- Born: Charles Gerald Fraser July 30, 1925 Boston, Massachusetts, U.S.
- Died: December 9, 2015 (aged 90) The Bronx, New York, U.S.
- Education: University of Wisconsin-Madison; New School for Social Research
- Occupation: Journalist
- Spouse: Geraldine McCarthy (d. 1981)
- Partner: M. Phyllis Cunningham
- Children: 2

= C. Gerald Fraser =

American journalist (1925–2015)

Charles Gerald Fraser (July 30, 1925 – December 9, 2015) was an American journalist, best known for his long service (1967–1991) at The New York Times, having begun his journalistic career at the New York Amsterdam News in 1952. He was described by journalist and sociologist Thom Blair as "a citizen journalist inside the mainstream press".

==Biography==
=== Early years and education ===
He was born as Charles Gerald Fraser Jr. in Boston, Massachusetts, on July 30, 1925, to parents who had migrated to the United States from the Caribbean. His father, who was a cook, came from Guyana, and his mother, a seamstress, from Jamaica.

Fraser earned a bachelor's degree in economics in 1949 from the University of Wisconsin-Madison, where he worked on the student newspaper. He went on to obtain a master's degree at the New School for Social Research, in New York.

=== Career ===
From 1952 to 1956, Fraser worked as a reporter with the New York Amsterdam News. There, as Herb Boyd notes, "he covered everything from crime, housing integration, social affairs, economic issues, civil rights, education and labor. When there was a paucity of African-American teachers in the New York school system, Fraser’s front page story in 1955 illuminated their plight.
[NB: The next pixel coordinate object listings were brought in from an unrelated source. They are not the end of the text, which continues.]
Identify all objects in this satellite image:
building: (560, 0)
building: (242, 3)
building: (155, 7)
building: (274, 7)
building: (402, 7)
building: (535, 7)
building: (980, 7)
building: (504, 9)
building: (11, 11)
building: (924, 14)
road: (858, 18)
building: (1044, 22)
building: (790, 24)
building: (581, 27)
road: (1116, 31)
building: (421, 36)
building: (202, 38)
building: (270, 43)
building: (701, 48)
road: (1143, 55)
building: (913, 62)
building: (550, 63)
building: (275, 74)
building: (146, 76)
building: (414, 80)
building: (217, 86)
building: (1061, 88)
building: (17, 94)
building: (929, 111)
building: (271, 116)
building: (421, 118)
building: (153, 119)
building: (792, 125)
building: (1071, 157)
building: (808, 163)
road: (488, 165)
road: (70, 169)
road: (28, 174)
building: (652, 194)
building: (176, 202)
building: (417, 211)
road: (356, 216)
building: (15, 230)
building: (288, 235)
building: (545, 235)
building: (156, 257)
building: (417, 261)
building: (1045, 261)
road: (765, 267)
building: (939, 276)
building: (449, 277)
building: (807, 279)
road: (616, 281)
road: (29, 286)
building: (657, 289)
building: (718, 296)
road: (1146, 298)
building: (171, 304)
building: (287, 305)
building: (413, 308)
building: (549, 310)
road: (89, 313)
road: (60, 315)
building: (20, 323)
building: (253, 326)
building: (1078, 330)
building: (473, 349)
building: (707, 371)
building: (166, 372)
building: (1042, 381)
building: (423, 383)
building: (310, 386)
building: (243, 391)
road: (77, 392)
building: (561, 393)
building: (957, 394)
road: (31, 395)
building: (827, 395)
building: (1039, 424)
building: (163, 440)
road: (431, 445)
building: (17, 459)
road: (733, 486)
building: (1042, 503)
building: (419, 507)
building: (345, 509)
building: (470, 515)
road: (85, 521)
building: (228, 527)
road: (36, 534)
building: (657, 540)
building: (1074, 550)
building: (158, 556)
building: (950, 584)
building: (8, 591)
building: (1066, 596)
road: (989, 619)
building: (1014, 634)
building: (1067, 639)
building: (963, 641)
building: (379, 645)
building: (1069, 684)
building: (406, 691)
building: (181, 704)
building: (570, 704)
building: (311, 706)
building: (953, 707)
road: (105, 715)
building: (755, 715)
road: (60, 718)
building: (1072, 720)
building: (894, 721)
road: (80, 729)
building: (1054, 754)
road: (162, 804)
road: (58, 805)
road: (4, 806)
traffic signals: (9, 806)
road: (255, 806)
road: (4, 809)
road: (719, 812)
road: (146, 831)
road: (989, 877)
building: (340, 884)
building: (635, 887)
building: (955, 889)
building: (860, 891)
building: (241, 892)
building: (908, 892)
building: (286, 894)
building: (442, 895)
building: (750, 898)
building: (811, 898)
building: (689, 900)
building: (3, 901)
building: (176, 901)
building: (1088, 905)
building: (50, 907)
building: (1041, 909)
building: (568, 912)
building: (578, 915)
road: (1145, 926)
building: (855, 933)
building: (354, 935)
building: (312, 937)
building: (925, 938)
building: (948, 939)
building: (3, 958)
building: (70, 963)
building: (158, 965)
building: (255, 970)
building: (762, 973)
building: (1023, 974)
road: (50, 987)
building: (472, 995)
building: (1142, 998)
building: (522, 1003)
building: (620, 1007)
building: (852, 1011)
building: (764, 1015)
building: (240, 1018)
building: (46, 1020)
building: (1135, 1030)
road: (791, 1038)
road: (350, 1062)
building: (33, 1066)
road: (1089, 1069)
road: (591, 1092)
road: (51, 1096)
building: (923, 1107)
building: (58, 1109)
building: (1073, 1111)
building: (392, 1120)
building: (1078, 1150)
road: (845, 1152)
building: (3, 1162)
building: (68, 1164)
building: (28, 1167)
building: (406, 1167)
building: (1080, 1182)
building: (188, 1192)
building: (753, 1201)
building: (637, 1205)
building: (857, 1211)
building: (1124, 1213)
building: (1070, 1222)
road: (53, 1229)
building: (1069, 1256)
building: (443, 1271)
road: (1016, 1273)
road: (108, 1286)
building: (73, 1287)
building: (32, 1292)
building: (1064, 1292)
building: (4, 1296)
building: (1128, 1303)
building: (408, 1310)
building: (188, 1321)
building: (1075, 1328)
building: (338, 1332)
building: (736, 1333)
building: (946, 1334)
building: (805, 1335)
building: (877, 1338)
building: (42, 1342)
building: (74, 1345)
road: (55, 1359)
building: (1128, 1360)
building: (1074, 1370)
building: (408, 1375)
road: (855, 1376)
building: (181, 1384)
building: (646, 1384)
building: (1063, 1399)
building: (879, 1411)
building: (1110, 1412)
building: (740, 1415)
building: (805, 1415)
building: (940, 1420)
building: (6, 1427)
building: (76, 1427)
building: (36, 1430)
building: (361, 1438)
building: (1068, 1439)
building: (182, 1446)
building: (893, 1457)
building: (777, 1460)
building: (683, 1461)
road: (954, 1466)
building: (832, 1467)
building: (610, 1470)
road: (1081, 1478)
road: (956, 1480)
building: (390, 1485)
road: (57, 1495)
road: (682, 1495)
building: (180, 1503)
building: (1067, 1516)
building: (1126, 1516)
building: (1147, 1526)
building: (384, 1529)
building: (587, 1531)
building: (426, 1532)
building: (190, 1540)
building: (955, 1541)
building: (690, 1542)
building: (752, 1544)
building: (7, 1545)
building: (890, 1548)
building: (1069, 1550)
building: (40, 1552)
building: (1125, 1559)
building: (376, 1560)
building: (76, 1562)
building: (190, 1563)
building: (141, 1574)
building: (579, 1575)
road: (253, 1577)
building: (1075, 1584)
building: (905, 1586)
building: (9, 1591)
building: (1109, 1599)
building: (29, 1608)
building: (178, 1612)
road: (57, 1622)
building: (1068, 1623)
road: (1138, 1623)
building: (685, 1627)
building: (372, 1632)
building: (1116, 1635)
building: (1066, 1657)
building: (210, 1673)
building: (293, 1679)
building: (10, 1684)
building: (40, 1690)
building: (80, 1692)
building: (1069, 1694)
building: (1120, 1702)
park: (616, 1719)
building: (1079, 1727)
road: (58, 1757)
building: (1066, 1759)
The Teachers Union, Fraser wrote, claimed 'that less than 4 percent of the teachers in New York schools are Negroes. Fraser subsequently worked at the United Nations for several West Indian publications, prior to being hired by the New York Daily News.

In 1967, Fraser was employed by The New York Times, becoming the paper's second Black reporter. Later colleague Pranay Gupte, commenting in the Huffington Post on those "tough years in the journalism of an era where blacks weren't necessarily welcomed and their acuity questioned", recalled: "Gerry Fraser overcame by the sheer sturdiness of character. He would come up with his own assignments – not only about the burgeoning black communities in New York state, but also about a wide range of issues, including electoral politics. He would always say that a black reporter could and should cover issues beyond blackness."
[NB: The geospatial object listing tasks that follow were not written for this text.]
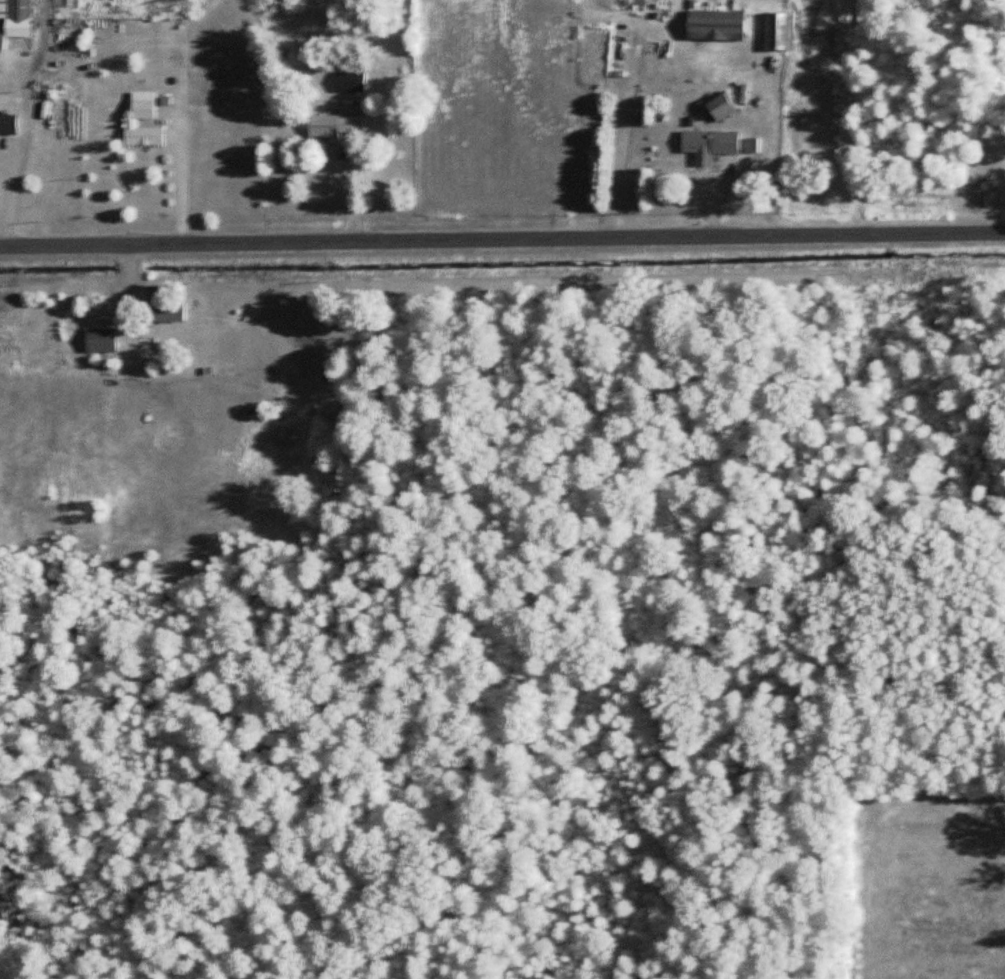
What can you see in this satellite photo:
building: (16, 17)
building: (716, 26)
building: (779, 33)
building: (720, 107)
building: (139, 119)
building: (8, 127)
building: (336, 127)
building: (709, 145)
road: (181, 179)
road: (11, 200)
road: (502, 236)
building: (163, 305)
building: (100, 341)
building: (148, 347)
Leaving The New York Times in 1991, Fraser joined Earth Times, a monthly publication campaigning on environmental affairs, where he became a senior editor.

A mentor for younger reporters, Fraser also taught at Columbia University's Graduate School of Journalism and at John Jay College of Criminal Justice of the City University of New York.
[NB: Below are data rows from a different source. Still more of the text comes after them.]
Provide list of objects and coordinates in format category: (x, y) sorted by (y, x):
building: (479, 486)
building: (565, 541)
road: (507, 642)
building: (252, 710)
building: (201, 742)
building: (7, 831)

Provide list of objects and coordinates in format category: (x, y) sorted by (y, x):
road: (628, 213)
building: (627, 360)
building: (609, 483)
Fraser died at Calvary Hospital in the Bronx on December 9, 2015, having been suffering from cancer.

At the time of his death, he was due to be honored in the 2016 Hall of Fame of the National Association of Black Journalists as a pioneer and "inspirational mentor for generations of reporters".

== Selected articles ==
- "SNCC Has Lost Much of Its Power to Black Panthers", Eugene Register-Guard, October 9, 1968
- "Amilcar Cabral Death for A Symbol Of Hope", The New York Times, January 26, 1973.
- "Defiant Judge Again Backs Right to Abortion Privacy", The New York Times, June 21, 1973
- "Art Farmer Finds jazz In Europe Challenging", The New York Times, August 26, 1976
- "THEATER: 'Show Cause, The New York Times, December 19, 1985
- "C. L. R. James, Historian, Critic And Pan-Africanist, Is Dead at 88", The New York Times, June 2, 1989
- "Me, my children, Chicago and Obama", Chronicle World, November 17, 2008.